ABGX(IL/N) GS Conference update:
ABX-EGF main focus
Annual Earnings Expectations
52-Week Range US$19-10
YTD Price Change -7.61%
Market Cap US$1.0bn
At the 25th Goldman Sachs Global Healthcare Conference today, management reviewed
recently announced Phase II data on ABX-EGF, in development with Amgen. Time to
potential completion of ABX-EGF Phase III studies in colorectal cancer, given
competitive environment, is a key investor focus. With little detail given on Phase III
design and the commercial availability of new agents, it is difficult to know what the
timeline will be. Abgenix did say that they are preparing to be ready for potential BLA
submission in 2005. We look for potential Phase II data with ABX-EGF in lung cancer in
Q4 or early 2005. Abgenix also provided top line detail on its pipeline, spanning
oncology, inflammation, cardiovascular & infectious diseases as well as manufacturing.
We are introducing 2005 estimates of a loss of $176.8 million or ($1.95) p/s. The
company has not yet given 2005 guidance, results will depend on clinical spend and
partner revenues. Maintain IL rating and Neutral coverage view. Key risks include
potential clinical failures or delays.
INVESTMENT OUTLOOK: We believe that Abgenix is best suited for risk tolerant
investors with a long time horizon. Abgenix is distinguished by its ability to make fully
human antibodies to a broad range of targets, a platform technology that can fuel a diversified
pipeline. Abgenix has established a blue chip partner list and a growing roster of proprietary
therapeutic antibodies. Over the next several years, we expect a range of new antibodies to enter
the clinic on a proprietary and partnered basis. We believe that the main valuation driver will likely
be clinical progress with lead antibody ABX-EGF, in Phase III studies. Abgenix is developing
ABX- EGF through a 50/50 profit share agreement with Amgen. Regulatory approvals of
AstraZeneca's Iressa, and ImClone/Bristol Myers' Erbitux, as well as clinical data on
OSIP/DNA/Roche's Tarceva have fueled interest in the EGF mechanism. While ABX-EGF is
further behind in development, we believe that the market will support multiple entrants.

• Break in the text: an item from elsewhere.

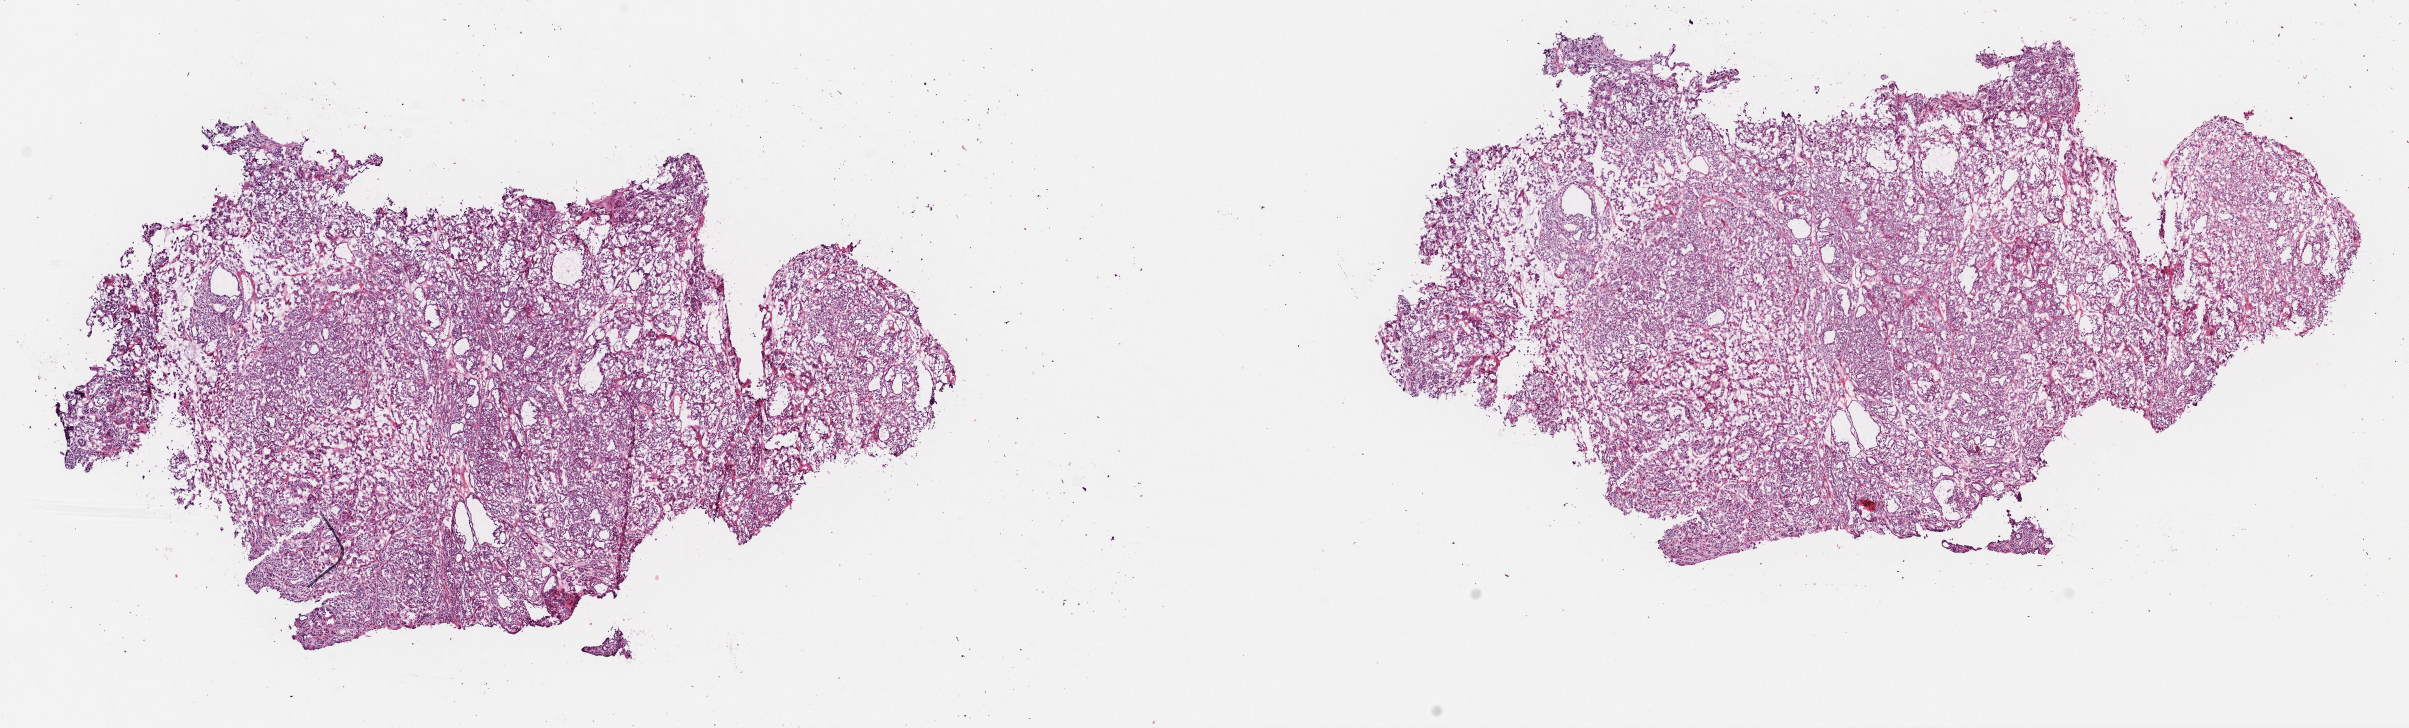
H&E-stained whole-slide image, low-resolution overview of the scanned area, about 19.0 x 5.8 mm; frozen section from the top of the tissue portion; primary tumour sample from the thyroid. Patient: female, age at initial diagnosis 44 years. Slide review estimates, as recorded: tumour cells 85%, tumour nuclei 85%, normal cells 0%, stromal cells 15%, necrosis 0%. Infiltration values recorded for this section: lymphocyte infiltration 1%, monocyte infiltration 0%, neutrophil infiltration 0%.
Histologic diagnosis: Papillary carcinoma, follicular variant (thyroid gland). AJCC pathologic stage: I (7th edition). TNM: T2 NX MX.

ABX-EGF could potentially have safety and dose convience advantages relative to Erbitux, which
will have to be established in the clinic.
I. ABX-EGF (panitumumab)
ABX-EGF is a fully human antibody to the EGF receptor, which is over- expressed in a range of
cancers. Regulatory approvals of AstraZeneca's Iressa, and more recently ImClone/Bristol Myers'
Erbitux, as well as the announcement that OSIP/DNA/Roche's Tarceva data in lung cancer, have
fueled interest in and validated the EGF mechanism. The recent approval of Genentech's Avastin,
a VEGF inhibitor, with potent impact in the colorectal setting was also a significant advance. While
the biological approaches are being validated, the availability of several treatment options can
complicate the development path. Under Subpart H procedures, more than one company can get
accelerated approval for a cancer indication, until one agent confirms clinical benefit in a
confirmatory study. Abgenix and Amgen could pursue accelerated approval for third line
colorectal, where phase III studies are underway in the U.S. and Europe and a series of Phase II
studies are underway in renal, colorectal, prostate cancer and non-small cell lung cancer.
Phase III Colorectal cancer - 2 pivotal trials initiated in January
In January, two pivotal studies with ABX-EGF were started in patients with advanced metastatic
colon cancer. For competitive reasons, details on the studies with respect to size and timing, have
not been provided. Patients will have 3rd line colon cancer and will have been exposed to 5-FU,
leucovorin, oxaliplatin and irinotecan. One trial will be conducted in the US and the other trial will
be outside of the US.
Phase II colorectal studies - data presented at ASCO
Data was presented this weekend at ASCO (6-7-04 note) from an ongoing Phase II study in
colorectal cancer. The study includes 148 patients (expanded from 100 to get more data on
oxaliplatin treated patients) who received monotherapy intravenous infusions of 2.5 mg/kg of
ABX-EGF weekly over an 8- week treatment cycle, for up to 6 cycles. Data were presented from
the first 44 patients at ASCO 2003, where an approximate 10% response rate was observed. At
ASCO 2004, data were presented which showed a 10% response rate, median time to progression
of 2 months and median overall survival of 7.9 months. One patient had a grade 3 infusion-related
reaction which was related to ABX-EGF treatment. The patient received premedication for ther
treatments, and ABX-EGF dosing was not interrupted.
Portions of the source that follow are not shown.